With the startling levels of methamphetamine use reported in Western Australia, it comes as no surprise that people are starting to ask about the impact.
Methamphetamine is a concoction of chemicals also known as meth, speed, ice, shards, glass, crank, crystal meth, whiz and goey. And probably some more we don’t know about yet!
A common way to use the drug is to smoke it. The vapour is released in to the air and the chemical residue settles on any nearby surfaces. This is not always visible (although there are several warning signs) but often goes undetected. The chemical is not biodegradable and therefore does not break down.
Once a house has been exposed to meth, the molecules stick to surfaces like the walls and floors and can even penetrate through to the insulation. This type of exposure is especially dangerous for young children who tend to put their hands in their mouths after crawling around or playing with toys on the floor.
Places where meth has been produced or “cooked” in clandestine labs will have been exposed to a whole different level of chemical contamination. The contamination can remain in the home long after the manufacturers have moved out.
Common exposure is through skin contact with surfaces containing meth residue or though inhalation of chemicals and organic compounds.
There are no scientific papers proving the direct impact of contact with the drug – but we are still early in the process. Once upon a time there was no medical proof that asbestos, tobacco smoke or lead paint led to medical conditions with grave outcomes.

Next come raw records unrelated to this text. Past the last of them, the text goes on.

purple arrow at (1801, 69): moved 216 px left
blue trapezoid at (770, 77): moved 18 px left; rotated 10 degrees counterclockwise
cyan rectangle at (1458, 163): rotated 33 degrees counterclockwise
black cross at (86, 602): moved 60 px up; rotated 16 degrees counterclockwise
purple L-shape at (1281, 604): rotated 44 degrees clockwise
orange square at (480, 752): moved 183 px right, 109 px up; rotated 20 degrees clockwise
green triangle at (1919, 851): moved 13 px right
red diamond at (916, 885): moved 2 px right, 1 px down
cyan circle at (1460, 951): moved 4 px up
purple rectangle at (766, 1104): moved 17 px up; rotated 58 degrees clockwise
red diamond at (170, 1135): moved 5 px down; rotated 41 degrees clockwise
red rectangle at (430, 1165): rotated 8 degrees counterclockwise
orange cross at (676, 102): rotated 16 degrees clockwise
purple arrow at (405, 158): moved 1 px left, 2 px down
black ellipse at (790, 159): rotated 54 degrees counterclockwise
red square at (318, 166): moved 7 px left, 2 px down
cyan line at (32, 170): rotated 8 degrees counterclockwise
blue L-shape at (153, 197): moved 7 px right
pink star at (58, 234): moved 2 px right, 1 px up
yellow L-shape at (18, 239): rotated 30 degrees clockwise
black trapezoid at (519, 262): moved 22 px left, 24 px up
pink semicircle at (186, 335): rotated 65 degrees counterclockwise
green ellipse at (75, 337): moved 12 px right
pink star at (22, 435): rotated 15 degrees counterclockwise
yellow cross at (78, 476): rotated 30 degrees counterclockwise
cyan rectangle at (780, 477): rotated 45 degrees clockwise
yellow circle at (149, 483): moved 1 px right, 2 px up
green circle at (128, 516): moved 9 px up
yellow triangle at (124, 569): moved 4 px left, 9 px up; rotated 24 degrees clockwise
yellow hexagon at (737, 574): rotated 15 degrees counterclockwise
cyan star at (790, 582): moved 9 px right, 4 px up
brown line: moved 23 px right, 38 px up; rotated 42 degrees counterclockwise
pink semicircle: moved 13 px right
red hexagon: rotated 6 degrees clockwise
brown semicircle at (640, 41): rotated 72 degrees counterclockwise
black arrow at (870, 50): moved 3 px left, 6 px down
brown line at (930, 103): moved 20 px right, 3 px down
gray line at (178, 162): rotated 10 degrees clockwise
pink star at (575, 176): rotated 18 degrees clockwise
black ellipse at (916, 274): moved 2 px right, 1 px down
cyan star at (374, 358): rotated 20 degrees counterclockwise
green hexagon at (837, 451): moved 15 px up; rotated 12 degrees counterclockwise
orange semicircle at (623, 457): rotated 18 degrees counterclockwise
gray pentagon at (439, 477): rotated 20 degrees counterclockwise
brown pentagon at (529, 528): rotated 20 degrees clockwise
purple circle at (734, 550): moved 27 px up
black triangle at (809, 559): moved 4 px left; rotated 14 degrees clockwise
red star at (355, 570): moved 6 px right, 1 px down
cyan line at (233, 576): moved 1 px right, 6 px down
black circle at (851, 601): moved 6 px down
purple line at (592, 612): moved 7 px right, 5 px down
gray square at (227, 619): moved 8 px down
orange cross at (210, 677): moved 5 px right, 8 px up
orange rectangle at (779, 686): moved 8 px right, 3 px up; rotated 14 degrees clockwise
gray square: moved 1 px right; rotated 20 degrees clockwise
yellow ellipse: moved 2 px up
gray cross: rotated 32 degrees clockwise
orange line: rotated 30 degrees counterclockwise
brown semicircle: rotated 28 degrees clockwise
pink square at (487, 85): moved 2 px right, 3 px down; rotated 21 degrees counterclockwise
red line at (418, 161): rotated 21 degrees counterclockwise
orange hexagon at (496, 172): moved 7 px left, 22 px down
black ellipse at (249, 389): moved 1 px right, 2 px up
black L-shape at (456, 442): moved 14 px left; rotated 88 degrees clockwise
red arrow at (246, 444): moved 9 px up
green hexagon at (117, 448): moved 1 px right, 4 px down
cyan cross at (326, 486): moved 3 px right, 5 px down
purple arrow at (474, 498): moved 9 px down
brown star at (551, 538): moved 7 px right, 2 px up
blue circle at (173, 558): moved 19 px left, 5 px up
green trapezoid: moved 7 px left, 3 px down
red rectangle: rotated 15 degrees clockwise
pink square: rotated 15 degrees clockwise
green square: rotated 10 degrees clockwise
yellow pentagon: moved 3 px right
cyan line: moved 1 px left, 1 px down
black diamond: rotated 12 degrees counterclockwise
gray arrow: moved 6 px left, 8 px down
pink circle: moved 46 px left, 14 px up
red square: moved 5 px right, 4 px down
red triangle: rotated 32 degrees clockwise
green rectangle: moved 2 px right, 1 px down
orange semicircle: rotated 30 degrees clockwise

Stories from around the world show short-term exposure can lead to serious health issues with side effects including headaches, nausea, dizziness, fatigue, disrupted sleep, eye irritation, anxiety, respiratory problems, rashes, children with inattention or ADHD-like behaviour. Over a long period, possible damage to the liver and kidneys, neurological problems, and increased risk of cancer can occur.
Children with their smaller bodies and more chances of contact exposure are more vulnerable.
The National Institute for Occupational Safety and Health have set guidelines on the acceptable levels of residue from these productions in places of residency. It also oversees the methodology used to take these samples.
Andrew is an accredited Inspector for Methamphetamine sampling using Immunoassay Rapid Test under NIOSH 9111. (Certification ID: MTK-254-AUS)
Screening for methamphetamine in the home is very common in New Zealand and becoming more common in the Eastern States. Western Australia will not be far behind.
We cannot comment on the safety but the Australian Guideline for residential areas is below the level of 0.5µg/100cm2.
We run our tests to this level.
In areas not normally accessed by adults & children, such as roof voids and subfloors, the acceptable level is 2.5µg /100cm2. In New Zealand the acceptable guideline level for general living is now 1.5µg/100cm2.
The residue is just that, residue.
Lower levels, such as that from simple smoking, can be cleaned from surfaces such as walls and ceilings using something like sugar soap followed by a sealer and fresh paint.
Higher level readings from suspected lab areas may require removal of building materials to effectively remove the concentrated residue.
There are professional companies selling services to do these clean ups but some are taking advantage of the hype and charging huge fees for a simple clean.